Lauren Winner's book Real Sex reminds us that "the Bible tells us that talking to one another about what is really going on in our lives is in fact not an intrusion at all, because what's going on in my life is already your concern; by dint of the baptism that made me your sister, my joys are your joys and my crises are your crises."
Talk about sex from the pulpit. The last sermon series I heard about sex was in the high school group I was volunteering with—and before that, I can't remember when. It's essential to teach about sex in all kinds of forums. However, when it's addressed from the pulpit, it's given a special stamp of legitimacy. It sends the message that this isn't something we're ashamed of. As a body of believers we signal that this topic is important to us and to God.
Include women in the conversation. Invite women to speak and preach and listen and to share bravely from their experiences at all stages of life. Sex doesn't get magically figured out after a person's wedding night, any more than the mysteries of marriage are suddenly solved when you exchange your vows.
The gift of sex requires the kind of unique, personal, tenacious attention that must be discussed and understood by men and women alike, together, and in honesty.

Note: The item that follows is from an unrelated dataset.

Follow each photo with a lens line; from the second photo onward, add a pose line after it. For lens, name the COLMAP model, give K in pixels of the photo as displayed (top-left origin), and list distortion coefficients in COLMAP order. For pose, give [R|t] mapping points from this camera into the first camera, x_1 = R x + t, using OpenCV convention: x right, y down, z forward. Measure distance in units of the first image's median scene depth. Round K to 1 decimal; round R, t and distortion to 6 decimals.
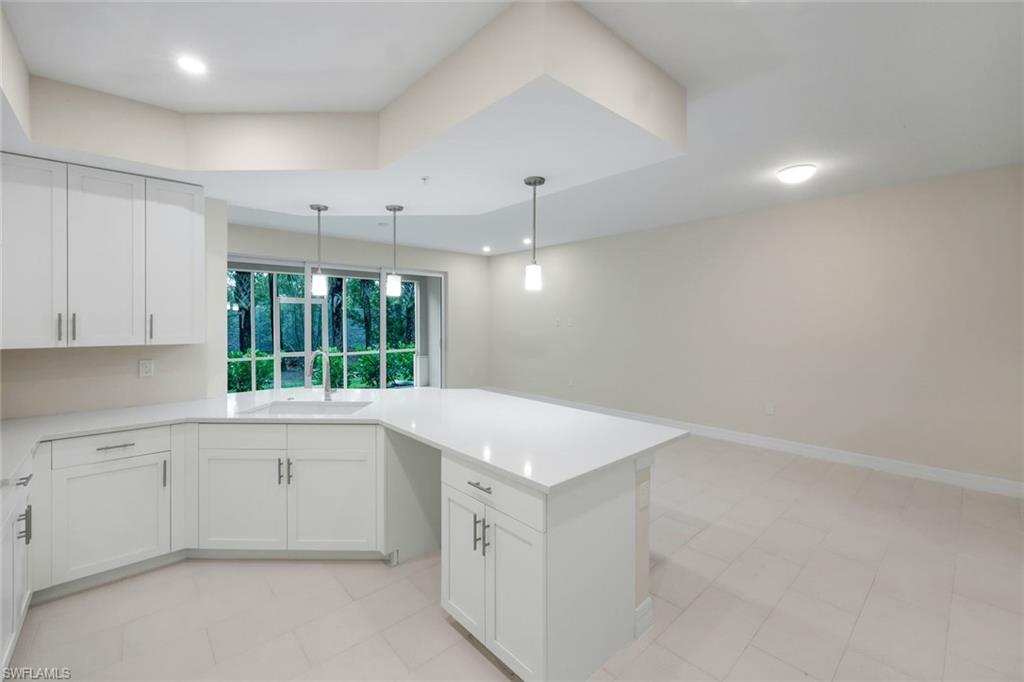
lens RADIAL K [[420.3, 0, 510.4], [0, 420.3, 314.9], [0, 0, 1]] dist [0.001381, 0.000022]
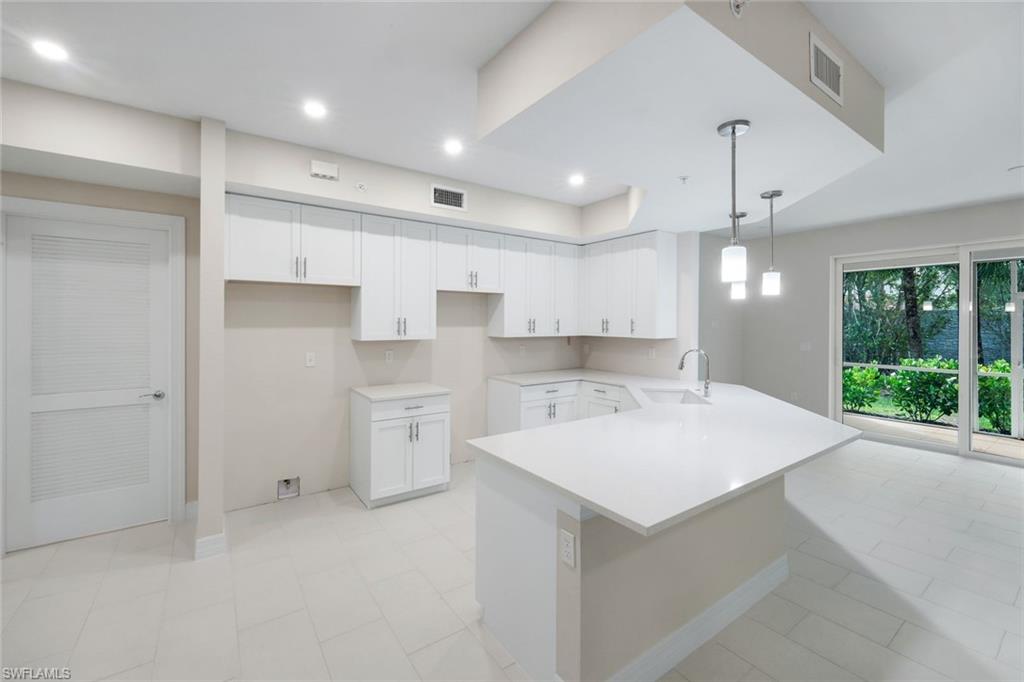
lens RADIAL K [[420.3, 0, 488.5], [0, 420.3, 317.5], [0, 0, 1]] dist [0.001381, 0.000022]
pose [[0.983998, 0.007482, -0.178021, -0.365431], [-0.007831, 0.999969, -0.001260, -0.003412], [0.178006, 0.002634, 0.984026, -0.355349]]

Give us wisdom. So, as women in the church, what do we want from our pastors? We want to see a well-modeled sexual ethic from our pastors, whether they are married, single, divorced, or widowed. We want to hear them talk about the goodness of marriage and sex, and the challenges of both. We want to know that husbands get tired, too, and that wives have libidos. We want to hear about honoring God with our bodies and minds in marriage. We don't need to hear explicit details—please, no!—but we need to know, in our sexuality, as well as in our lives, that we are not alone.
Laura Turner is a writer and speaker living in the Bay Area of California.